April 29, 2014 — Three years ago, the U.K. government-funded “Fishing for the Markets” study set out to find new ways of getting more of the unfamiliar and less-popular fish caught by English trawlers to market.
The study found that many species were discarded because few people wanted to eat them, although they were often perfectly edible and tasty. It also noted many examples of previously underutilized fish that have been successfully brought to market, including coley/saithe, pollock, grey mullet, megrim, squid and monkfish.
With a discard ban already in place in Europe for pelagic species and imminent for whitefish, the findings from the report have now gained new relevance.

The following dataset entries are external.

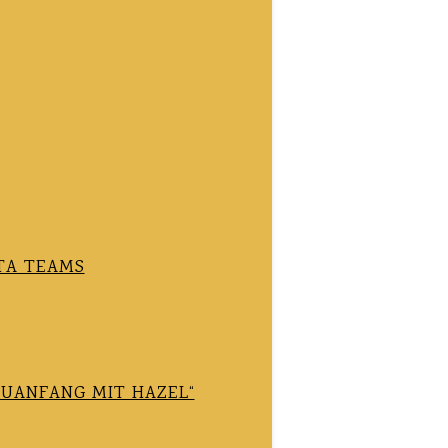
TA TEAMS
EUANFANG MIT HAZEL“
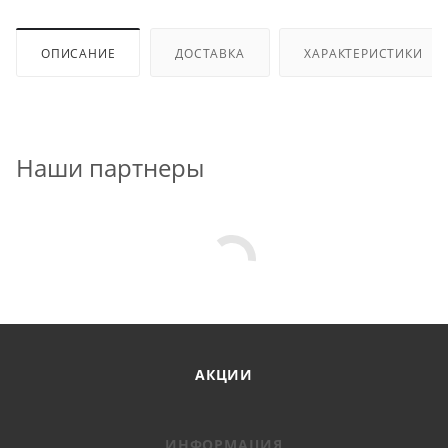
ОПИСАНИЕ
ДОСТАВКА
ХАРАКТЕРИСТИКИ
Наши партнеры
АКЦИИ
ИНФОРМАЦИЯ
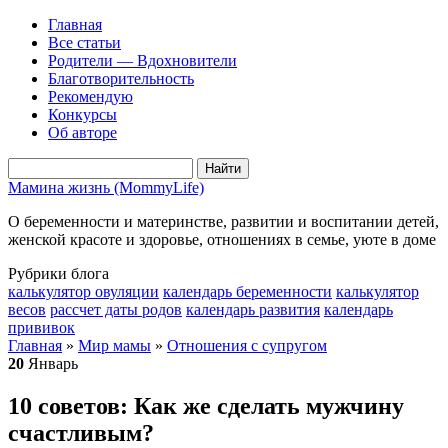
Главная
Все статьи
Родители — Вдохновители
Благотворительность
Рекомендую
Конкурсы
Об авторе
Мамина жизнь (MommyLife)
О беременности и материнстве, развитии и воспитании детей,
женской красоте и здоровье, отношениях в семье, уюте в доме
Рубрики блога
калькулятор овуляции
календарь беременности
калькулятор
весов
рассчет даты родов
календарь развития
календарь
прививок
Главная
»
Мир мамы
»
Отношения с супругом
20
Январь
10 советов: Как же сделать мужчину
счастливым?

Part of the study included interviews with around 100 key people from the fishing, fish production distribution, retailing and foodservice industries, to find out their views on seafood.

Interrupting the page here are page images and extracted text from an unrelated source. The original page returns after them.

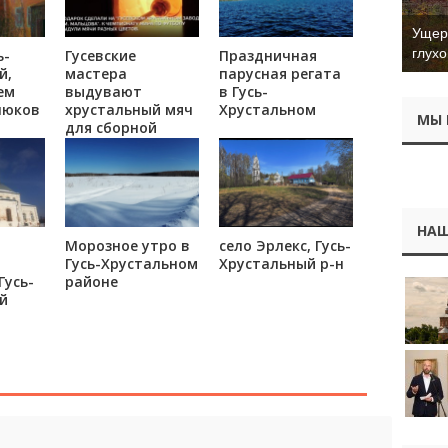
Ущер 
глухо
ь-
Гусевские
Праздничная
й,
мастера
парусная регата
ем
выдувают
в Гусь-
люков
хрустальный мяч
Хрустальном
МЫ 
для сборной
России
НАШ
Морозное утро в
село Эрлекс, Гусь-
Гусь-Хрустальном
Хрустальный р-н
Гусь-
районе
й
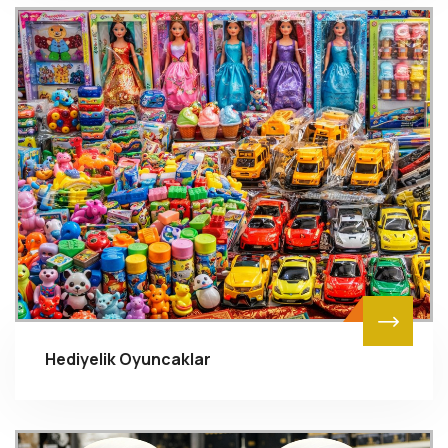
Hediyelik Oyuncaklar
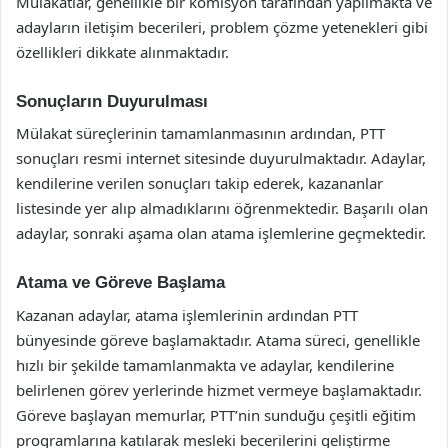
Mülakatlar, genellikle bir komisyon tarafından yapılmakta ve
adayların iletişim becerileri, problem çözme yetenekleri gibi
özellikleri dikkate alınmaktadır.
Sonuçların Duyurulması
Mülakat süreçlerinin tamamlanmasının ardından, PTT
sonuçları resmi internet sitesinde duyurulmaktadır. Adaylar,
kendilerine verilen sonuçları takip ederek, kazananlar
listesinde yer alıp almadıklarını öğrenmektedir. Başarılı olan
adaylar, sonraki aşama olan atama işlemlerine geçmektedir.
Atama ve Göreve Başlama
Kazanan adaylar, atama işlemlerinin ardından PTT
bünyesinde göreve başlamaktadır. Atama süreci, genellikle
hızlı bir şekilde tamamlanmakta ve adaylar, kendilerine
belirlenen görev yerlerinde hizmet vermeye başlamaktadır.
Göreve başlayan memurlar, PTT’nin sunduğu çeşitli eğitim
programlarına katılarak mesleki becerilerini geliştirme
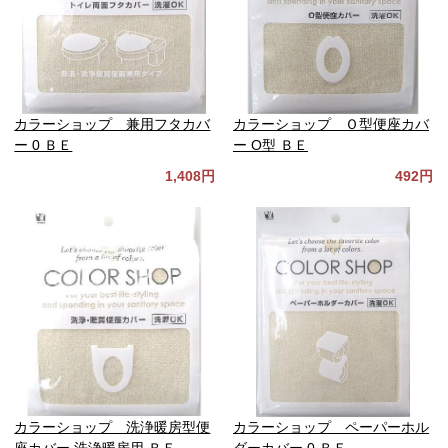
カラーショップ 兼用フタカバ
カラーショップ Ｏ型便座カバ
ー 0 ＢＥ
ー О型 ＢＥ
1,408円
492円
カラーショップ 洗浄暖房型便
カラーショップ ペーパーホル
座カバー 洗浄暖房用 ＢＥ
ダーカバー 0 ＢＥ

Many cited celebrity chef promotion and/or the effort of a small number of entrepreneurs with such success.
“Delia Smith (a famous U.K. cook) only had to mention monkfish and the very next day everyone was asking for some,” a fishmonger was quoted as saying. “There was a massive upsurge in demand for dab as a result of Hugh Fearnley Whittingstall’s ‘Fish Fight’,” said one fishing agent.
Leading fishmongers and fish-fryers with a recognized passion for seafood were also seen as influential in helping to stimulate market demand. Independent fishmongers were noted as a good source of information on which fish to buy, the quality of seafood and how best to prepare and cook it, but we need more of these.
A great deal of U.K. seafood is now bought at the supermarket fish counter, and while these are improving, the quality of service in many stores leaves a lot to be desired, and the choices are limited. This means that that the average consumer is only exposed to a few key species, which are not always in the best condition.